Le conseil d'administration du Centre universitaire de santé de McGill (CUSM) incluait plusieurs administrateurs d'expérience dont notamment MM. Claude E. Forget, Raymond Royer, Calin Rovinescu (Air Canada) et l'ex-patron de Radio-Canada, Robert Rabinovitch. Pourquoi ces membres chevronnés ont-ils laissé les déficits s'accumuler au CUSM, d'autant plus que l'Agence régionale de la santé et des services sociaux chargée de superviser le CUSM était aussi présente au conseil (M. Marc Courtois)?

Un conseil, tout expérimenté et légitime soit-il, doit relever un défi de taille lorsqu'il fait face à un PDG très fort qui, naturellement, possède plus d'informations sur l'organisation que la moyenne des membres du conseil.

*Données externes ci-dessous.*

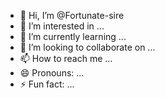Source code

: - 👋 Hi, I’m @Fortunate-sire
- 👀 I’m interested in ...
- 🌱 I’m currently learning ...
- 💞️ I’m looking to collaborate on ...
- 📫 How to reach me ...
- 😄 Pronouns: ...
- ⚡ Fun fact: ...

<!---
Fortunate-sire/Fortunate-sire is a ✨ special ✨ repository because its `README.md` (this file) appears on your GitHub profile.
You can click the Preview link to take a look at your changes.
--->
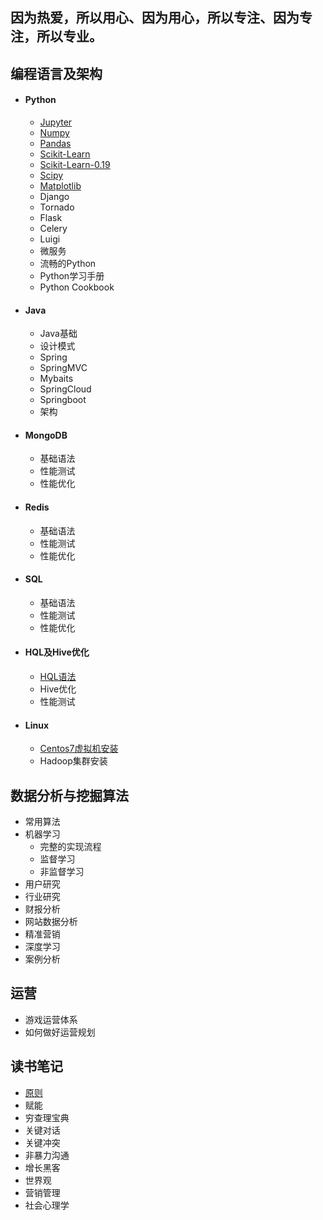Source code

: ## 因为热爱，所以用心、因为用心，所以专注、因为专注，所以专业。

##  编程语言及架构
* #### Python
    * [Jupyter](base/notes/jupyter_info.md)
    * [Numpy](base/notes/numpy_info.md)
    * [Pandas](base/notes/pandas_info.md)
    * [Scikit-Learn](base/notes/sklearn_info.md)
    * [Scikit-Learn-0.19](base/notes/scikit-learn_0.19_info.md)
    * [Scipy](base/notes/scipy_info.md)
    * [Matplotlib](base/notes/matplotlib_info.md)
    * Django
    * Tornado
    * Flask
    * Celery
    * Luigi
    * 微服务
    * 流畅的Python
    * Python学习手册
    * Python Cookbook

* #### Java
    * Java基础
    * 设计模式
    * Spring
    * SpringMVC
    * Mybaits
    * SpringCloud
    * Springboot
    * 架构
* #### MongoDB
    * 基础语法
    * 性能测试
    * 性能优化
* #### Redis
    * 基础语法
    * 性能测试
    * 性能优化
* #### SQL
    * 基础语法
    * 性能测试
    * 性能优化
* #### HQL及Hive优化
    * [HQL语法](base/notes/hql_info.md)
    * Hive优化
    * 性能测试
* #### Linux
    * [Centos7虚拟机安装](base/notes/centos7_install.md)
    * Hadoop集群安装


##  数据分析与挖掘算法
  * 常用算法
  * 机器学习
    - 完整的实现流程
    - 监督学习
    - 非监督学习
  * 用户研究
  * 行业研究
  * 财报分析
  * 网站数据分析
  * 精准营销
  * 深度学习
  * 案例分析

##  运营
  * 游戏运营体系
  * 如何做好运营规划

## 读书笔记
  * [原则](base/books/principle.md)
  * 赋能
  * 穷查理宝典
  * 关键对话
  * 关键冲突
  * 非暴力沟通
  * 增长黑客
  * 世界观
  * 营销管理
  * 社会心理学
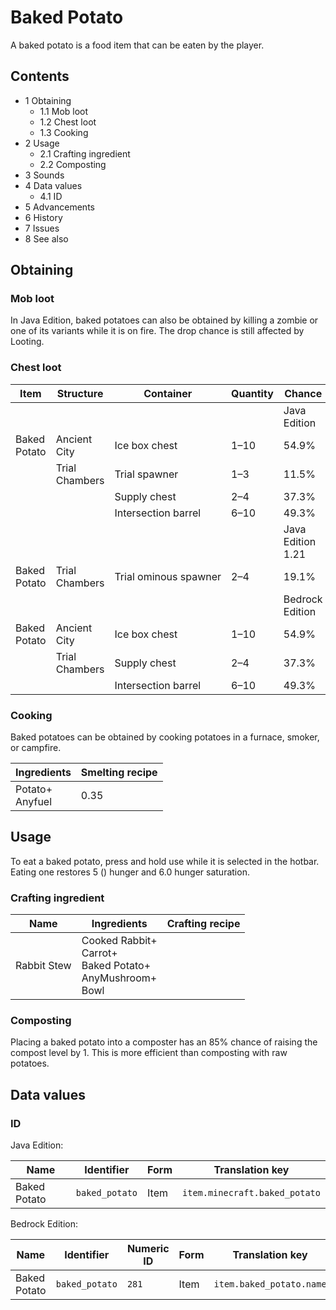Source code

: # Baked Potato
A baked potato is a food item that can be eaten by the player.

## Contents
- 1 Obtaining
	- 1.1 Mob loot
	- 1.2 Chest loot
	- 1.3 Cooking
- 2 Usage
	- 2.1 Crafting ingredient
	- 2.2 Composting
- 3 Sounds
- 4 Data values
	- 4.1 ID
- 5 Advancements
- 6 History
- 7 Issues
- 8 See also

## Obtaining
### Mob loot
In Java Edition, baked potatoes can also be obtained by killing a zombie or one of its variants while it is on fire. The drop chance is still affected by Looting.

### Chest loot
| Item         | Structure      | Container             | Quantity | Chance            |
|--------------|----------------|-----------------------|----------|-------------------|
|              |                |                       |          | Java Edition      |
| Baked Potato | Ancient City   | Ice box chest         | 1–10     | 54.9%             |
|              | Trial Chambers | Trial spawner         | 1–3      | 11.5%             |
|              |                | Supply chest          | 2–4      | 37.3%             |
|              |                | Intersection barrel   | 6–10     | 49.3%             |
|              |                |                       |          | Java Edition 1.21 |
| Baked Potato | Trial Chambers | Trial ominous spawner | 2–4      | 19.1%             |
|              |                |                       |          | Bedrock Edition   |
| Baked Potato | Ancient City   | Ice box chest         | 1–10     | 54.9%             |
|              | Trial Chambers | Supply chest          | 2–4      | 37.3%             |
|              |                | Intersection barrel   | 6–10     | 49.3%             |

### Cooking
Baked potatoes can be obtained by cooking potatoes in a furnace, smoker, or campfire.

| Ingredients         | Smelting recipe |
|---------------------|-----------------|
| Potato+<br/>Anyfuel | 0.35            |

## Usage
To eat a baked potato, press and hold use while it is selected in the hotbar. Eating one restores 5 () hunger and 6.0 hunger saturation.

### Crafting ingredient
| Name        | Ingredients                                                            | Crafting recipe |
|-------------|------------------------------------------------------------------------|-----------------|
| Rabbit Stew | Cooked Rabbit+<br/>Carrot+<br/>Baked Potato+<br/>AnyMushroom+<br/>Bowl |                 |

### Composting
Placing a baked potato into a composter has an 85% chance of raising the compost level by 1. This is more efficient than composting with raw potatoes.

## Data values
### ID
Java Edition:

| Name         | Identifier     | Form | Translation key               |
|--------------|----------------|------|-------------------------------|
| Baked Potato | `baked_potato` | Item | `item.minecraft.baked_potato` |

Bedrock Edition:

| Name         | Identifier     | Numeric ID | Form | Translation key          |
|--------------|----------------|------------|------|--------------------------|
| Baked Potato | `baked_potato` | `281`      | Item | `item.baked_potato.name` |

À son arrivée, le Dr Porter jouissait d'une réputation extraordinaire. Ce jeune Africain diplômé de Cambridge et bardé d'un MBA d'une université du Tennessee avait travaillé dans plusieurs hôpitaux ontariens. Dans un très grand hôpital de Detroit, il s'était fait remarquer par sa solide gestion des coûts. Le gouverneur du Michigan et même le président George W. Bush lui avaient confié des mandats prestigieux. Cet oncologue brillant était associé à la publication de 300 travaux scientifiques et siégeait lui-même au comité de 13 publications savantes.

Plusieurs membres du c.a. s'estimaient privilégiés d'avoir accès au talent d'un tel gestionnaire et tous étaient prêts à appuyer ce dynamique directeur général, à le défendre contre ceux qui auraient osé remettre en question les plans du Dr Porter.

Pas surprenant de lire les constatations du Rapport d'experts sur l'analyse des règles de gouvernance et de la gestion financière du CUSM: «Le style de gestion de l'ancien directeur général a contribué à diminuer l'information nécessaire au bon fonctionnement du conseil d'administration tout en empêchant la collaboration nécessaire entre les grandes directions. Le directeur général fournissait lui-même l'information au c.a. de façon verbale, souvent sans appui de documents solides et fréquemment sans recours à l'expertise de ses cadres supérieurs.»

Ceux qui étaient préoccupés par les dépassements budgétaires étaient vite apaisés par le fait que l'Agence régionale épongeait discrètement les déficits par des «contributions exceptionnelles» au CUSM. «L'Agence de santé et des services sociaux de Montréal a également manqué à ses devoirs de diligence et de suivi,» notent les experts en dénonçant la pratique de «faire des deals» par des prêts passerelles de l'Agence au CUSM. «Ces fonds ont été accordés sans critère précis, parfois sans documentation adéquate.»

Aucun membre individuel du c.a. ne pouvait constituer une opposition efficace au Dr Porter au sommet de son influence. Plusieurs scénarios auraient pu être envisagés pour corriger la situation. Le président du conseil, le sénateur W. David Angus, aurait pu signaler discrètement à M. Porter l'inconfort du conseil. Le comité d'audit ou un groupe d'administrateurs aurait dû prendre l'initiative de mener une certaine offensive pour un rappel à la rigueur budgétaire. Le représentant de l'Agence aurait pu prendre le leadership dans un mouvement de retour à l'équilibre budgétaire.

Le conseil doit avoir confiance dans son directeur général, sinon il le congédie. Mais comme l'a écrit Yvan Allaire, le président du conseil de l'IGOPP dans un texte intitulé Les paradoxes de la «bonne» gouvernance, «le conseil ne possède aucun détecteur d'intégrité ni aucun système d'alarme pour lui indiquer que la direction, naguère intègre et méritant pleinement sa confiance, a récemment succombé aux pressions et tentations et commis des actes imprudents, voire frauduleux.» (Forces, novembre 2005)

Devant un PDG auréolé par des succès passés, le conseil doit se montrer ferme et astucieux pour assumer son rôle de contrepoids et de «challenger» devant un management qui a une bonne longueur d'avance sur le plan de l'information.